Post # 1
I am a 40 year old bride to be who has selected my bridesmaids but most of them are not participating like they should. How do I take some of the ladies out of my bridal party without jeopardizing our friendship?
Post # 3
You will probably get a lot of flack for the fact that bridesmaids/MOH’s are really only suppose to show up the day of to support you in their attire. Anything assigned needs to be discussed/agreed upon by both parties; However, if you want to cut down your bridal party there are a few ways you can do it:
1. Let them know you need to cut down the party due to spacing at your venue (if you don’t have a lot of room at the front for them all to stand
2. How many does your FI plan on having on their side? You can let them know your FI and you need to make cuts so you have the same numbers on each side and that unfortunately you need to make some cuts but you still want them coming as a guest
3. Be open/honest about your expectations of what you wish your wedding party to do and be honest about your consequences. If they don’t know your expectations or what you want help with than you may need to clarify with those not participating.
Post # 4
@mrsmiketobe: I can hardly wait, what “should” they be doing? How many did you selec, and why did you select that number?
Post # 5
I would talk to them about your expectations are from your wedding party before cutting them. Cutting them is going to hurt feelings, period, no matter how you paint it.

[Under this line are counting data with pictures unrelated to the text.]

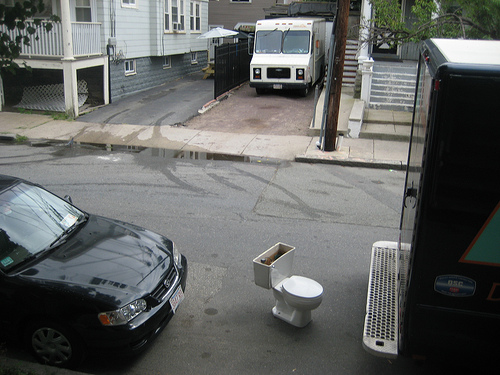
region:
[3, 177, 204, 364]
black car parked on street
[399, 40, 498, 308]
black van parked on street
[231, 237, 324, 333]
white toilet on street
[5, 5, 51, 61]
green leaves on tree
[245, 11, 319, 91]
white van parked in drive way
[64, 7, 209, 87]
gray and white house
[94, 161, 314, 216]
gray colored street pavement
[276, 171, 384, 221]
gray colored street pavement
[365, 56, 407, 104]
gray stairs of house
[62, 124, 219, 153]
tan colored side walk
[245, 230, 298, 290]
The toilet tank has no lid.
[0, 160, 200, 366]
A black car.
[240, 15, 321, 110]
A parked white truck.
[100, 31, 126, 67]
An electrical panel and wiring.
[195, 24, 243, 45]
A large white umbrella.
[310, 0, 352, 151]
A utility pole.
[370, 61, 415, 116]
Front steps.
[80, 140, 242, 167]
A puddle in front of the driveway.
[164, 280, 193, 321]
A license plate.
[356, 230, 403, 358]
A metal bumper.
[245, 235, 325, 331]
white toilet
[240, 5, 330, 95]
parked white delivery truck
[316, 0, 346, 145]
brown leaning utility pole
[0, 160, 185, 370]
partial parked black sedan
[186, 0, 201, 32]
rear window with white frame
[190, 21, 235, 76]
white table umbrella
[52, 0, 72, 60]
support column for front porch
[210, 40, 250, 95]
black 6 foot high iron fence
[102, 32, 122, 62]
electric utility meter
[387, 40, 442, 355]
double rear truck doors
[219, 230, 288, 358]
A toilet bowl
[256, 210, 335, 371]
A toilet bowl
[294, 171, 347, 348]
A toilet bowl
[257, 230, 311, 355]
A toilet bowl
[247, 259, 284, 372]
A toilet bowl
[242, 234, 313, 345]
A toilet bowl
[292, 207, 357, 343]
A toilet bowl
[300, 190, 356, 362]
A toilet bowl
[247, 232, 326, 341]
White ceramic toilet sitting on the street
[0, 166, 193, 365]
Black car parked on the street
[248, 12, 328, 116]
Delivery truck parked in a driveway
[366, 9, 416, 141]
Stairs going up to a house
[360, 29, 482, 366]
Back of a delivery truck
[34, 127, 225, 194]
Puddles of water on the street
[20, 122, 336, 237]
Wet tire tracks on the road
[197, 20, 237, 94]
Picnic table with umbrella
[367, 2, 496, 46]
Top of a tree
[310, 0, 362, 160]
Wood telephone pole in the sidewalk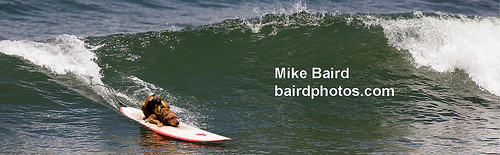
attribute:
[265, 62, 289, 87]
letter — white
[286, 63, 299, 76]
letter — white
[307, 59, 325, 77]
letter — white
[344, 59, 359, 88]
letter — white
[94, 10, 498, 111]
water — white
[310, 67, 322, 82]
letter — white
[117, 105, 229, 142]
surfboard — red, white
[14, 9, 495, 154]
water — white, ocean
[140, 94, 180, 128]
dog — laying down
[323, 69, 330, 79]
letter — white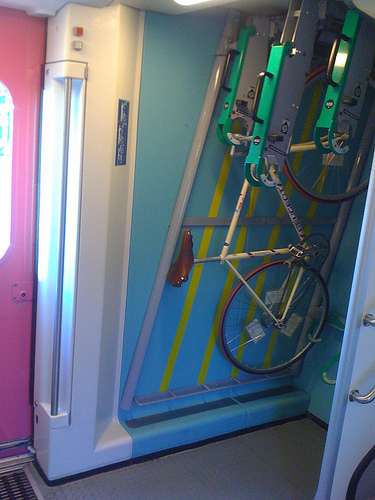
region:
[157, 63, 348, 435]
A brown bicycle hanging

I’m a little confused as to why you would cut them though. To avoid giving them a gift you don’t feel they’ve earned, or are you just hoping to bring on new more helpful maids in their place?
Post # 6
Can you explain exactly what your “participation expectations” of them are?
Post # 7
Post # 8
@mrsmiketobe: I have 6 bridesmaids, and all I expect from them is: help pick their dresses, wear shoes in the same colour as each other, and stand beside me on my wedding day. I didn’t choose them so that I’d have a team to help plan my wedding… I just want them there because they’re important to me, not because I need my own personal wedding concierge.
Post # 9
Your expectations of their participation may be too high. It would be nice if they helped out, but did you choose them as friends or as your labor force?

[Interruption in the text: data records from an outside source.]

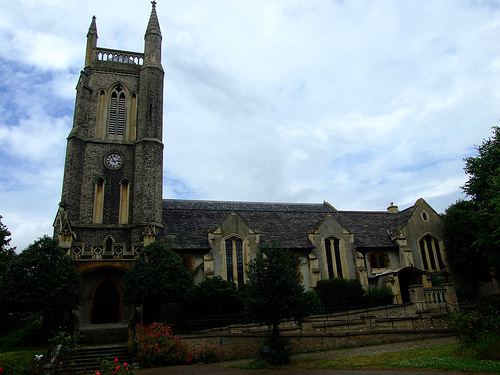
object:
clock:
[103, 152, 123, 170]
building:
[54, 1, 464, 371]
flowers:
[124, 318, 205, 365]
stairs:
[54, 323, 149, 373]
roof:
[160, 196, 416, 247]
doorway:
[86, 273, 124, 325]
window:
[224, 238, 236, 285]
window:
[420, 210, 428, 223]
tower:
[54, 2, 171, 344]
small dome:
[96, 44, 141, 65]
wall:
[65, 220, 138, 259]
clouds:
[1, 0, 485, 211]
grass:
[175, 336, 499, 375]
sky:
[0, 0, 499, 257]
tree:
[124, 237, 193, 334]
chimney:
[386, 201, 400, 214]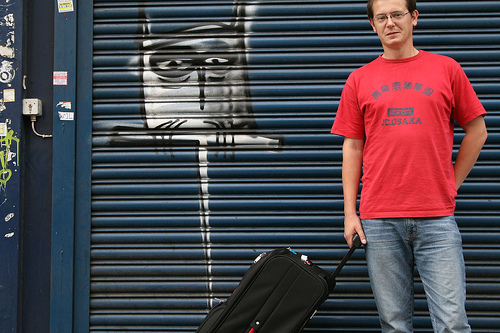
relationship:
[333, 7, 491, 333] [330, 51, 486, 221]
man wearing t-shirt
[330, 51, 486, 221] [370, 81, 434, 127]
t-shirt has writing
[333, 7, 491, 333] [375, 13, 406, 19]
man wearing glasses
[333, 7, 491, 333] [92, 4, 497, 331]
man next to garage door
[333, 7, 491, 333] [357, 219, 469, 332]
man wearing jeans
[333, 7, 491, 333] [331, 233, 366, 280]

They probably have things going on in their lives and can’t do more than they have been. If your date is correct, you’re cutting it pretty close to it to start desimating your bridal party now.
Post # 10
What are you expecting them to do that they aren’t doing?
Quite honestly, all I expect of my girls is to set a day for them to pick a dress, show up early on the day of for hair & makeup [which I’m paying for, along with their dress], and smile and look pretty.